* **TAREA**: Reproduce palabra por palabra y completa la reseña de la película Una historia casi divertida.
═════ TEXTO ORIGINAL ═════
16 feb. 2012

Una historia casi divertida

¡Qué gustaco da ponerse una peli de la que no esperas demasiado, poco más que pasar el rato, y te encuentras una película que realmente te llega y te conmueve! Eso es lo que más me gusta del cine, las sorpresas tan gratificantes que me da. Son tan buenas que merece la pena pasar por tooodas esas decepciones (que son muchas) que me suelo llevar con otras películas.

Una de esas películas que hace unos días me sorprendió tan gratamente fue Una historia casi divertida. No sé cómo llegué a dar con ella, pero de repente un día me la puse y a los diez minutos ya estaba encantada. A ver, vamos a ser claros: reconozco que la película tampoco es para tanto, pero en ese momento conectó conmigo y me encantó.

Como supongo que la mayoría no la conoceréis, porque aunque es una película del 2011 la verdad es que ha pasado bastante desapercibida, os voy a contar un poco de qué va. El protagonista de esta historia, Craig, un jovencito de dieciséis años, se quiere suicidar. ¿Por qué? Pues quién sabe, por todo y por nada. Pero justo antes de lanzarse al vacío se acuerda de su familia y decide echarse para atrás. Es internado unos días en la zona de psiquiatría de un hospital de Nueva York y allí conocerá a locos que están muuuuucho más tarados que él. Y poco más. Si es que miga, miga, tampoco es que tenga mucha.
═════ DATOS EXTRAÍDOS ═════
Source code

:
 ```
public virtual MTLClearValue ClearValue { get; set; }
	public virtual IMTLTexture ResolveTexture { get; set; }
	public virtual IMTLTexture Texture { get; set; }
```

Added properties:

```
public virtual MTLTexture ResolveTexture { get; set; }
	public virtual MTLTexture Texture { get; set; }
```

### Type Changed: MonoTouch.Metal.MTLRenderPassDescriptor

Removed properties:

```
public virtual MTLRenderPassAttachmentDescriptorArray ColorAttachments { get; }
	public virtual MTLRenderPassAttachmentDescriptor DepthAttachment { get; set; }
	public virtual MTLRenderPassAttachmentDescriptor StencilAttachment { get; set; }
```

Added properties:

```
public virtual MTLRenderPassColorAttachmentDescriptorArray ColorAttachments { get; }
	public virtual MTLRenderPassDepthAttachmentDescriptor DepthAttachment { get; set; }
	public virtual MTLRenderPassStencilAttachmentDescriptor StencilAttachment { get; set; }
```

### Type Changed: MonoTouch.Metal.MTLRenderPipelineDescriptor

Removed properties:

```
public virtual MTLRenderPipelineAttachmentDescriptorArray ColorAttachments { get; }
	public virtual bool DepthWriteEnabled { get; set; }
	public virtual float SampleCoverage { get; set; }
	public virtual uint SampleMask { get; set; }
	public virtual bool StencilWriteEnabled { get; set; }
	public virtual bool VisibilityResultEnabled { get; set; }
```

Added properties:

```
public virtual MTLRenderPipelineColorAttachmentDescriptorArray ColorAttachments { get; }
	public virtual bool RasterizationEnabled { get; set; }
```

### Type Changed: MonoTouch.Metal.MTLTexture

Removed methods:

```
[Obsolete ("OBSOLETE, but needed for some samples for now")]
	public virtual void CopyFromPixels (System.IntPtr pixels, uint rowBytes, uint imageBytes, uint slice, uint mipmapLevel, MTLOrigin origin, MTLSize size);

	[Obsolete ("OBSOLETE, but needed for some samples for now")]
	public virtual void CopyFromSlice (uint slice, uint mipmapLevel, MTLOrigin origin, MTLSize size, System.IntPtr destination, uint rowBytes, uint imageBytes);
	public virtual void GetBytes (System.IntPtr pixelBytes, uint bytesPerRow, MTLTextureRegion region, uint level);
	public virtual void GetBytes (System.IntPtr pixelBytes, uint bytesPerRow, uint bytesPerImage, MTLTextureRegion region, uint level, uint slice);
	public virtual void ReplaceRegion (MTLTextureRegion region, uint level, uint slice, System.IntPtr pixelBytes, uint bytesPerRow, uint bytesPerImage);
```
═════
* **RESPUESTA ESCRITA**:
16 feb. 2012

Una historia casi divertida

¡Qué gustaco da ponerse una peli de la que no esperas demasiado, poco más que pasar el rato, y te encuentras una película que realmente te llega y te conmueve! Eso es lo que más me gusta del cine, las sorpresas tan gratificantes que me da. Son tan buenas que merece la pena pasar por tooodas esas decepciones (que son muchas) que me suelo llevar con otras películas.

Una de esas películas que hace unos días me sorprendió tan gratamente fue Una historia casi divertida. No sé cómo llegué a dar con ella, pero de repente un día me la puse y a los diez minutos ya estaba encantada. A ver, vamos a ser claros: reconozco que la película tampoco es para tanto, pero en ese momento conectó conmigo y me encantó.

Como supongo que la mayoría no la conoceréis, porque aunque es una película del 2011 la verdad es que ha pasado bastante desapercibida, os voy a contar un poco de qué va. El protagonista de esta historia, Craig, un jovencito de dieciséis años, se quiere suicidar. ¿Por qué? Pues quién sabe, por todo y por nada. Pero justo antes de lanzarse al vacío se acuerda de su familia y decide echarse para atrás. Es internado unos días en la zona de psiquiatría de un hospital de Nueva York y allí conocerá a locos que están muuuuucho más tarados que él. Y poco más. Si es que miga, miga, tampoco es que tenga mucha.